- Can DMA submission be faster than SQ submission or are they roughly the same?
- Is DMA async? Could I for example, start submitting vertex data, and then start building the lists for the next frame while that's submitting?
- Can someone give me a brief example of how I'd submit the OP, PT and TR lists of vertex data if I have them ready to go in an array?
Questions about DMA poly submission
-
- Insane DCEmu
- Posts: 145
- https://www.artistsworkshop.eu/meble-kuchenne-na-wymiar-warszawa-gdzie-zamowic/
- Joined: Tue May 02, 2017 3:11 pm
- Has thanked: 3 times
- Been thanked: 34 times
Questions about DMA poly submission
This is really just to get a basic understanding of how DMA submission works. Currently in GLdc I'm submitting vertices via store queues, but I'm considering experimenting with DMA instead, so I have a few questions before I even begin:
-
- Soul Sold for DCEmu
- Posts: 4865
- Joined: Fri Jul 11, 2003 9:56 pm
- Has thanked: 2 times
- Been thanked: 4 times
Re: Questions about DMA poly submission
I do remember this bit of info
Rand Linden wrote: ↑Thu Dec 29, 2005 2:30 pm Agreed -- generally speaking, using the SQ is the fastest method of transferring data.

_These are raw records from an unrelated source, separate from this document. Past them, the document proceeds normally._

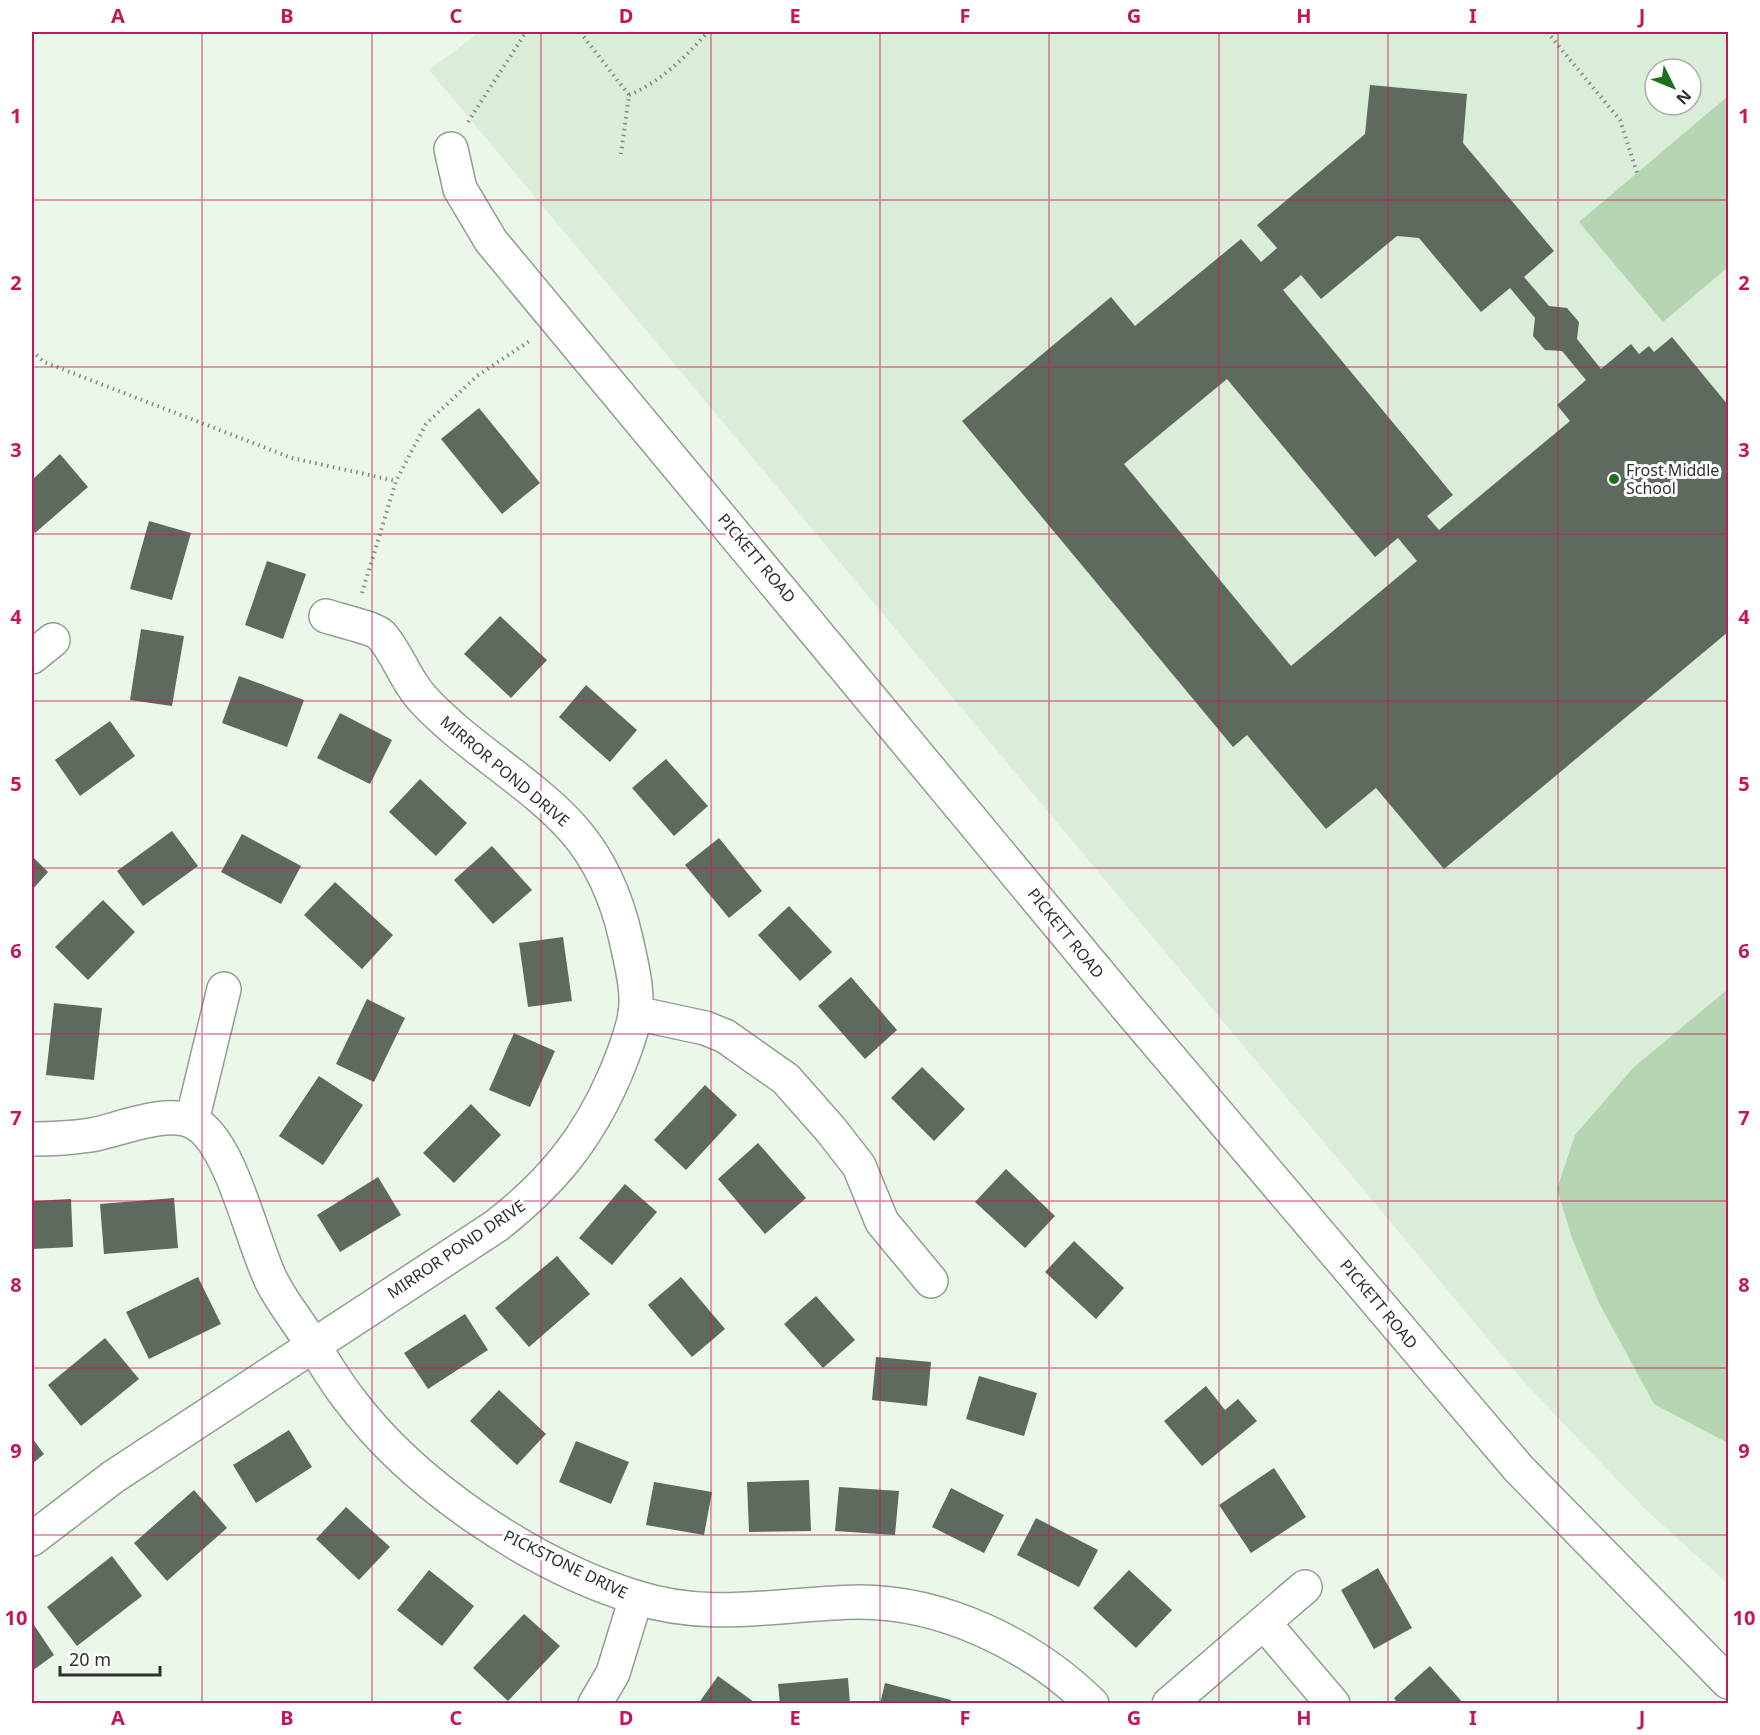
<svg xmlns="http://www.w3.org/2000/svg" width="1760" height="1735" viewBox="0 0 1760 1735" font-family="'Noto Sans',sans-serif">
  <rect width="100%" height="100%" fill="#ebf8e9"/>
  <path fill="#daedd8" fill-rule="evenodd" d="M480 32H1728V1584L1646 1510 1524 1382 429 70ZM1655 69H1691V105H1655Z"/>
  <g fill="#b5d4b2">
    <path d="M1728 96V267L1663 322 1579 222Z"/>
    <path d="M1728 989V1443L1654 1404 1599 1303 1572 1238 1557 1189 1575 1135 1633 1068Z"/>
  </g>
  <g fill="#5f6a5e" fill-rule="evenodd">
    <path d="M1370 85 1467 94 1463 143 1554 251 1524 277 1549 306 1567 308 1579 322 1577 339 1601 369 1631 344 1639 354 1649 346 1654 352 1672 337 1728 405V632L1444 869 1376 788 1326 829 1247 735 1233 747 962 421 1111 297 1135 326 1241 239 1261 262 1277 248 1257 225 1365 134ZM1397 236 1419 238 1481 312 1510 288 1535 318 1533 336 1545 350 1562 351 1586 380 1557 405 1570 421 1439 530 1427 516 1453 495 1283 290 1301 275 1321 299ZM1227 379 1375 557 1398 538 1417 561 1291 666 1124 464Z"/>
    <path d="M479 408 540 483 502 514 441 439Z"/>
    <path d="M60 454 88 487 35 533 32 529V480Z"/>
    <path d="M149 521 191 533 172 600 130 589Z"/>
    <path d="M267 561 306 574 283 639 245 625Z"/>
    <path d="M500 616 547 660 511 698 464 654Z"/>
    <path d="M141 629 184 636 172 706 130 700Z"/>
    <path d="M239 676 304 700 287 747 222 723Z"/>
    <path d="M586 685 637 730 610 762 559 717Z"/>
    <path d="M340 713 392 740 370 784 317 758Z"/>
    <path d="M110 721 135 756 80 796 55 760Z"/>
    <path d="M666 759 708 806 674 836 632 788Z"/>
    <path d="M420 779 467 823 436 856 389 812Z"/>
    <path d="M172 831 198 866 143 906 117 871Z"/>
    <path d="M242 834 301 866 281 904 221 872Z"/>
    <path d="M719 838 762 891 729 918 685 865Z"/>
    <path d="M492 846 532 890 493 924 454 880Z"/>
    <path d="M32 856 48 872 32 890Z"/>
    <path d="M335 882 393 935 362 969 304 915Z"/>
    <path d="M103 900 135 932 88 980 55 947Z"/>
    <path d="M789 906 832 952 800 981 758 935Z"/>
    <path d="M563 937 572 1001 528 1007 519 943Z"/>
    <path d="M851 977 897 1030 865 1059 818 1006Z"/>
    <path d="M367 999 405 1018 374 1082 336 1064Z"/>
    <path d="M54 1003 102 1008 94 1080 46 1075Z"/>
    <path d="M514 1033 555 1051 530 1107 489 1090Z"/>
    <path d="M922 1067 965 1109 934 1141 891 1098Z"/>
    <path d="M319 1076 363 1105 323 1165 279 1136Z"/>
    <path d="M705 1085 737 1115 686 1170 654 1140Z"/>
    <path d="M471 1104 501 1135 454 1183 423 1153Z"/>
    <path d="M758 1143 806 1198 765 1234 718 1179Z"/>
    <path d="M1006 1169 1055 1216 1025 1248 975 1202Z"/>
    <path d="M378 1177 401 1215 340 1252 317 1215Z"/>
    <path d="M625 1184 657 1212 612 1265 579 1238Z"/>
    <path d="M174 1198 178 1248 104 1254 100 1204Z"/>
    <path d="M71 1199 73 1247 32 1249V1201Z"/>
    <path d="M1074 1241 1124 1288 1096 1319 1045 1272Z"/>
    <path d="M557 1256 590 1294 529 1347 495 1308Z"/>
    <path d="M198 1277 221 1324 149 1359 126 1312Z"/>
    <path d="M681 1277 725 1329 692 1357 648 1305Z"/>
    <path d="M816 1296 855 1340 823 1368 784 1324Z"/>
    <path d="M465 1314 488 1350 428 1389 404 1353Z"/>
    <path d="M105 1338 139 1379 81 1426 48 1385Z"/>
    <path d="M876 1357 931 1362 927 1406 872 1400Z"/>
    <path d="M979 1376 1037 1393 1024 1436 966 1419Z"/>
    <path d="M1206 1386 1225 1410 1238 1399 1257 1421 1202 1466 1164 1421Z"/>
    <path d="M499 1390 546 1434 517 1465 470 1421Z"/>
    <path d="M289 1430 312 1467 256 1503 233 1465Z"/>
    <path d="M32 1438 44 1454 32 1464Z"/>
    <path d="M576 1441 629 1462 611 1504 559 1482Z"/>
    <path d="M1274 1468 1306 1517 1251 1553 1219 1505Z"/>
    <path d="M809 1480 811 1531 749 1532 747 1482Z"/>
    <path d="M654 1482 712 1492 704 1535 646 1525Z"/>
    <path d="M839 1487 899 1491 895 1535 835 1531Z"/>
    <path d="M951 1488 1004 1515 984 1553 932 1527Z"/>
    <path d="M194 1490 227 1528 167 1581 134 1543Z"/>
    <path d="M346 1507 390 1547 359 1580 316 1539Z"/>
    <path d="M1036 1518 1098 1550 1079 1587 1017 1555Z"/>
    <path d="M112 1556 142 1596 77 1646 47 1607Z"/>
    <path d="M1378 1568 1412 1628 1374 1649 1341 1590Z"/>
    <path d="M429 1570 474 1606 442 1646 397 1610Z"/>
    <path d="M1129 1570 1172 1610 1136 1648 1093 1608Z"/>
    <path d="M524 1614 560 1646 508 1701 473 1668Z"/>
    <path d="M32 1622 54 1655 32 1671Z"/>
    <path d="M1430 1666 1464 1704H1398L1394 1698Z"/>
    <path d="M718 1676 754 1702 753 1704H698Z"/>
    <path d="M848 1678 850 1704H780L778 1684Z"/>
    <path d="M885 1683 951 1700 950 1704H880Z"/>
  </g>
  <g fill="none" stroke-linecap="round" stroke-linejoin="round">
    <g stroke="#929e91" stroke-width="36">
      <g id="minor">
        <path d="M451 149 460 189 491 241 1131 1012 1519 1469 1728 1682"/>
        <path d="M32 657 53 640"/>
        <path d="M635 1013 705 1028 725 1036 786 1079 831 1130 859 1166 882 1222 931 1281"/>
        <path d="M192 1121 224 989"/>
        <path d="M32 1139C51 1139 71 1138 91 1135 120 1130 168 1108 195 1123 232 1143 252 1243 272 1282 282 1302 297 1320 308 1338 322 1358 334 1380 349 1399 413 1485 532 1565 635 1597 711 1622 782 1603 859 1602 944 1602 1032 1645 1092 1704"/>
        <path d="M32 1539 113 1477 496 1226C551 1183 587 1140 615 1075 623 1056 631 1036 635 1015 639 991 631 963 626 939 617 899 601 861 574 830 543 794 490 760 453 728 440 716 425 704 415 689 403 673 395 650 381 635 374 628 338 620 326 616"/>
        <path d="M1264 1623 1333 1704"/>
        <path d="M595 1704 613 1673 636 1598"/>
        <path d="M1169 1704 1305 1587"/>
      </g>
    </g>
    <g stroke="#848c83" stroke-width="4" stroke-dasharray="1.5 4.5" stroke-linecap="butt">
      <path d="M580 32 629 95 621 154"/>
      <path d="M1547 32 1620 120 1637 173"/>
      <path d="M629 95C661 82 685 57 708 32"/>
      <path d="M468 122 526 32"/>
      <path d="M32 351 44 362 292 458 396 481"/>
      <path d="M362 593 396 481 426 424 477 376 531 340"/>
    </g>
    <use href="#minor" stroke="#fff" stroke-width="33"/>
  </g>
  <path fill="none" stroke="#c2185b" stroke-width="1.5" stroke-opacity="0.55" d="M202 32V1704M372 32V1704M541 32V1704M711 32V1704M880 32V1704M1049 32V1704M1219 32V1704M1388 32V1704M1558 32V1704M32 200H1728M32 367H1728M32 534H1728M32 701H1728M32 868H1728M32 1034H1728M32 1201H1728M32 1368H1728M32 1535H1728"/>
  <circle fill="#1c701a" stroke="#fff" stroke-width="2" cx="1614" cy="479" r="6"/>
  <g text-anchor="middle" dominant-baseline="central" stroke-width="6" stroke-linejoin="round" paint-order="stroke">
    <g font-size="16" fill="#2d322d" stroke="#fff" text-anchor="start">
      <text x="1626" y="470">Frost Middle<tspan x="1626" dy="18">School</tspan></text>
    </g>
    <g font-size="16" fill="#2d322d" stroke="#fff">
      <text transform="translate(757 558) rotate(50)">PICKETT ROAD</text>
      <text transform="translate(505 771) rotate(40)">MIRROR POND DRIVE</text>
      <text transform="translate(1066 933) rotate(51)">PICKETT ROAD</text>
      <text transform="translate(456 1249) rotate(-34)">MIRROR POND DRIVE</text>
      <text transform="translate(1379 1304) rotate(50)">PICKETT ROAD</text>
      <text transform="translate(566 1564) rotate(26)">PICKSTONE DRIVE</text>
    </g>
  </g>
  <rect width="1760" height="1735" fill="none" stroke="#ffffff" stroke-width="66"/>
  <g transform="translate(1673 87) rotate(133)"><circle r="28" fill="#ffffff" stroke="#abadab" stroke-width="1.5"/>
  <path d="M0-4.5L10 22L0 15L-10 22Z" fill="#1c701a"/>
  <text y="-9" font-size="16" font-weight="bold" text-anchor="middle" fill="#2d322d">N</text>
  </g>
  <path d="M60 1666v9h100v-9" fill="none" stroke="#2d322d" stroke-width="3"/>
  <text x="69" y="1666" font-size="18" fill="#2d322d" stroke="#ffffff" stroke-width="4.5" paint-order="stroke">20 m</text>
  <rect x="33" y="33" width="1694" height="1669" fill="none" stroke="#c2185b" stroke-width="2"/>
  <g font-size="20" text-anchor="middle" font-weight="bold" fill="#c2185b">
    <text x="118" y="23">A</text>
    <text x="287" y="23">B</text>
    <text x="456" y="23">C</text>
    <text x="626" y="23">D</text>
    <text x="795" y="23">E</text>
    <text x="965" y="23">F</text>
    <text x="1134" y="23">G</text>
    <text x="1304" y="23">H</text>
    <text x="1473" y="23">I</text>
    <text x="1642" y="23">J</text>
    <text x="16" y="123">1</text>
    <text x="1744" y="123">1</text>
    <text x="16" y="290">2</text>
    <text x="1744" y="290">2</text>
    <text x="16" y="457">3</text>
    <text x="1744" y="457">3</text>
    <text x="16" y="624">4</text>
    <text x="1744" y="624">4</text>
    <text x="16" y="791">5</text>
    <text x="1744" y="791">5</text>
    <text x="16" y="958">6</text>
    <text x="1744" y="958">6</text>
    <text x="16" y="1125">7</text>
    <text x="1744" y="1125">7</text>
    <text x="16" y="1292">8</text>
    <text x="1744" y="1292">8</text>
    <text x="16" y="1458">9</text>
    <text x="1744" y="1458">9</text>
    <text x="16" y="1625">10</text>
    <text x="1744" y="1625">10</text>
    <text x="118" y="1725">A</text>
    <text x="287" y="1725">B</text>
    <text x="456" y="1725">C</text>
    <text x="626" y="1725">D</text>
    <text x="795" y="1725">E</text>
    <text x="965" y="1725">F</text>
    <text x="1134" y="1725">G</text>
    <text x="1304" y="1725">H</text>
    <text x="1473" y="1725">I</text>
    <text x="1642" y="1725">J</text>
  </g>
</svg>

If you use DMA, you'll have to write the data to ram at some point (which requires flushing) -- and if you're doing the write anyway, might as well just do it to the SQ and be done with it.
That'll also save all the cache thrashing, which can be a *huge* nightmare all its own.
Rand.
Dreamcast forever!!!
-
- DC Developer
- Posts: 104
- Joined: Sun Oct 04, 2009 11:13 am
- Has thanked: 2 times
- Been thanked: 88 times
Re: Questions about DMA poly submission
I haven't yet tried using DMA to submit data to the PVR, but I think it can be faster than store queues in certain situations.Can DMA submission be faster than SQ submission or are they roughly the same?
I've noticed that submitting large polygons by SQs can slow down the CPU. I think this happens because it takes the tile accelerator has to write many list pointers for large polygons and this keeps the TA busy for a long time, but if CPU keeps feeding the TA more data before it's done with the current strip, the TA signals the SQs (and CPU) to stall. It's possible that by using DMA instead, instead of the CPU stalling, the DMA controller would stall, and the CPU could keep running. So DMA can save CPU time spent submitting data (but it won't speed up the PVR itself).
I don't know of a hardware reason that it's not possible. It looks like you could do it by making two buffers and calling pvr_dma_load_ta (with the "block" parameter set to 0) and alternating between them.Is DMA async? Could I for example, start submitting vertex data, and then start building the lists for the next frame while that's submitting?
You don't need to flush the cache if you don't use it. You can use store queues to write directly to RAM. The SH4 also has write buffers to allow fast writes to uncached RAM; I don't know if they're better than store queues, though.If you use DMA, you'll have to write the data to ram at some point (which requires flushing) -- and if you're doing the write anyway, might as well just do it to the SQ and be done with it.